Brief:
Copy the lines word for word, starting at the line that contains "Citizen Alerts" and ending at the line that contains "BACK TO WOD", including both of those lines. Leave the pictures out of your answer.

Source data:
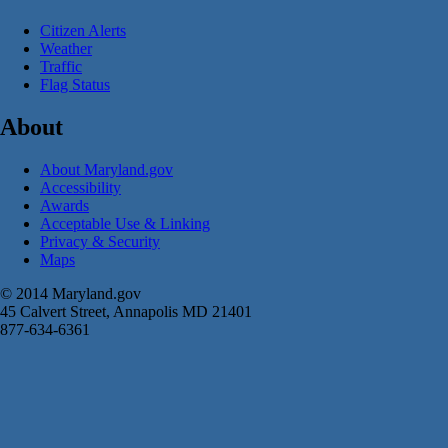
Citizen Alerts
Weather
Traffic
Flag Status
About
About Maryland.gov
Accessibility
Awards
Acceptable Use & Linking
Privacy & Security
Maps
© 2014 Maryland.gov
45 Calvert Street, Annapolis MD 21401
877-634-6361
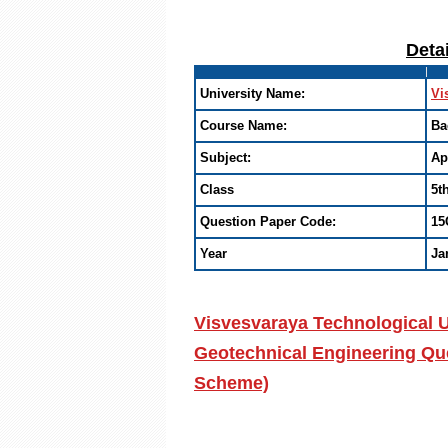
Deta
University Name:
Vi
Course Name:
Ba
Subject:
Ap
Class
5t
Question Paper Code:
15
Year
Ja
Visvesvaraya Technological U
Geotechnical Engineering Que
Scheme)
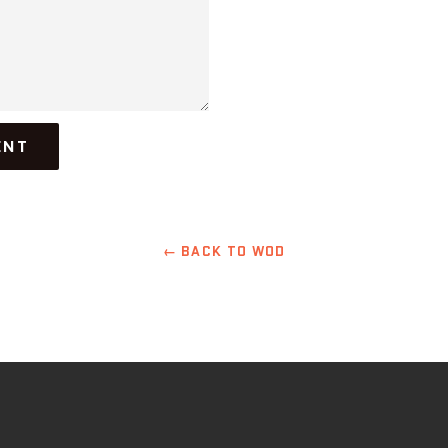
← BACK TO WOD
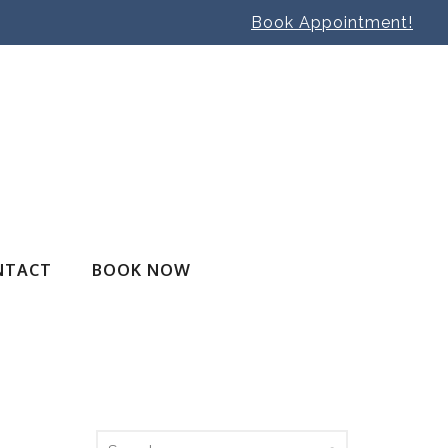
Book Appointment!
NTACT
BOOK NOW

---

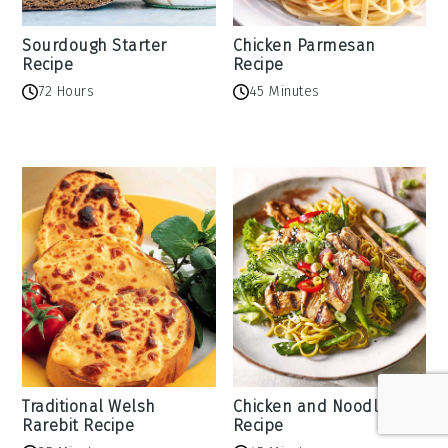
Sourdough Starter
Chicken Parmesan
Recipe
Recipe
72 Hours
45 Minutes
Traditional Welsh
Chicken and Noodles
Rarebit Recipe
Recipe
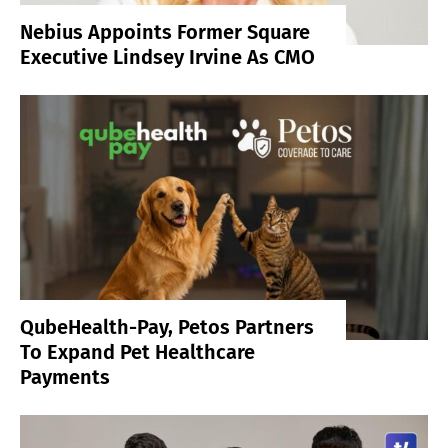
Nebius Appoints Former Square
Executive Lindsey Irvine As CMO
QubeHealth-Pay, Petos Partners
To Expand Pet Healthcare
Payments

Problem solution:
Citizen Alerts
Weather
Traffic
Flag Status
About
About Maryland.gov
Accessibility
Awards
Acceptable Use & Linking
Privacy & Security
Maps
© 2014 Maryland.gov
45 Calvert Street, Annapolis MD 21401
877-634-6361
Deta
University Name:
Vi
Course Name:
Ba
Subject:
Ap
Class
5t
Question Paper Code:
15
Year
Ja
Visvesvaraya Technological U
Geotechnical Engineering Que
Scheme)
← BACK TO WOD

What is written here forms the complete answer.